The GTC 2015 Keynote by NVIDIA CEO Jen-Hsun Huang showed an intense focus on Deep-Learning through four topic areas: (1) The official Titan X GPU announcement that noted the 7 TF/s SP and 0.2 TF/s DP device has an excellent arithmetic performance mix for deep-learning, (2) The NVIDIA DIGITS (Deep GPU Training System for Data Scientists) software and custom NVIDIA built development box containing four Titan X GPUs to run DIGITS, (3) a re-messaged Tesla roadmap showing Pascal as delivering 10x the performance of Maxwell for deep-learning, and (4) the announcement of Drive PX, a deep-learning development card for the automotive industry based on dual Tegra X1 SoC’s that is claimed 3,000 times faster than a CPU based solution for self-driving cars.
Energy efficiency is a key point for deep-learning algorithms as training sessions can literally require days to weeks of continuous runtime. The Titan X GPU has a TDP (Total Dissipated Power) rating of 250 watts. Thus a 10x performance increase over Maxwell makes Titan X competitive with Microsoft claimed energy efficiencies for OpenCL programmed Convolutional Neural Networks (CNNs). Part of that energy efficency is achieved through the use of FP16 (16-bit floating-point) mixed precision arithmetic. Presumably FP16 is achieved through some of the on-GPU texture unit hardware.Pascal will also provide 750 GB/s of memory performance, which will be a boon for memory bandwidth limited applications.
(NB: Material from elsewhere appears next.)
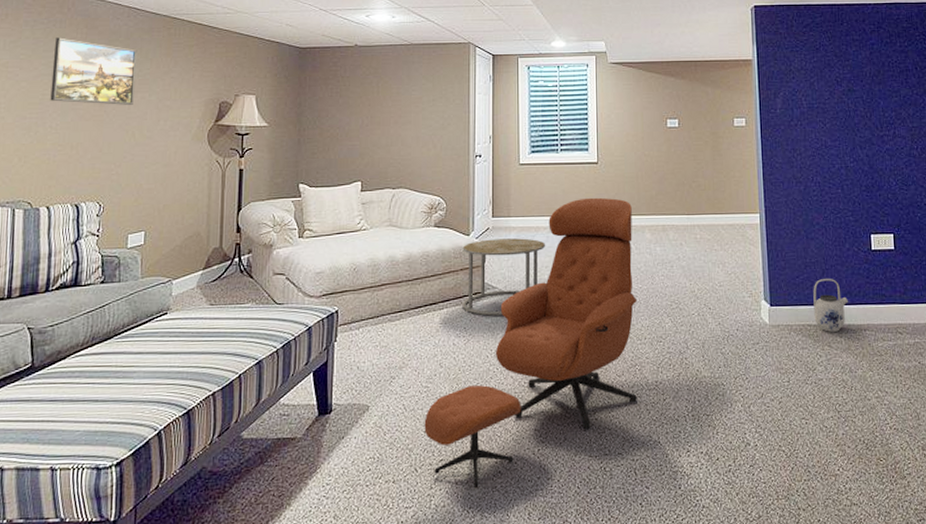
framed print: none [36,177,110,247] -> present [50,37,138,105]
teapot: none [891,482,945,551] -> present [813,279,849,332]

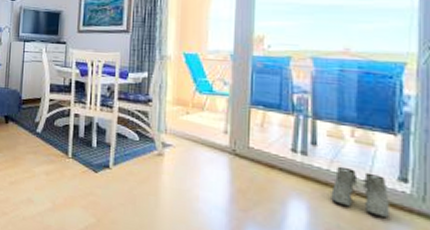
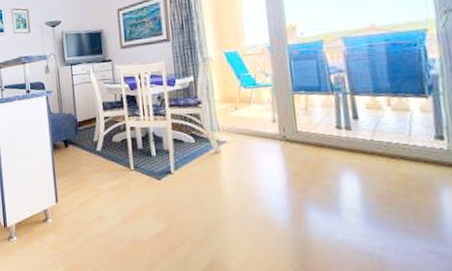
boots: present [331,166,389,217] -> none [377,134,432,175]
The approximately 20 watt (based on two Tegra X1 SoC’s) for the Drive PX card shows a remarkable energy efficiency as well. It is likely that the industry will see Tegra X1 training solutions in the near future as machine learning algorithms exhibit strong scaling behavior.
During a follow-on Q&A session, NVIDIA mentioned that they are working with Open Power and IBM to bring NVIDIA deep-learning to the enterprise. However, they were not free to comment more than IBM recently purchased a deep-learning company, AlchemyAPI. NVIDIA CEO Jen Hsun did not mention OpenPower during his keynote.
The Titan X GPU will retail for $999. It contains 12 gigabytes of memory. During the keynote, Jen-Hsun noted that the original RIVA GPU contained 4 million transistors while the Titan X contains 3 billion transistors.
Some interesting statistics provided during the keynote is that NVIDIA currently provides 54 PF/s of floating-point performance in HPC systems. As of 2015, NVIDIA has sold 450,000 Tesla GPUs.
Jen-sun also noted that “VR is making a huge difference in the future of gaming”. Gaming is a massive $100B market and growing.
To emphasize the performance of the Titan X gaming GPU, Jen-Hsun showed a video of the real-time rendering capabilities using the Epic demo covered in the TechEnablement article, “NVIDIA Titan X Powers Games and Virtual Reality“, which looked incredible on the big screen. Those who wish greater double-precision performance might want to consider the Titan Z GPU.
As an aside, Jen-Hsun commented on the extensive use of NVIDIA GPUs in the animation industry and said, ““I’ll make any technology to make Star Wars [movies] faster! Like many of us, Jen-Hsun is a fan.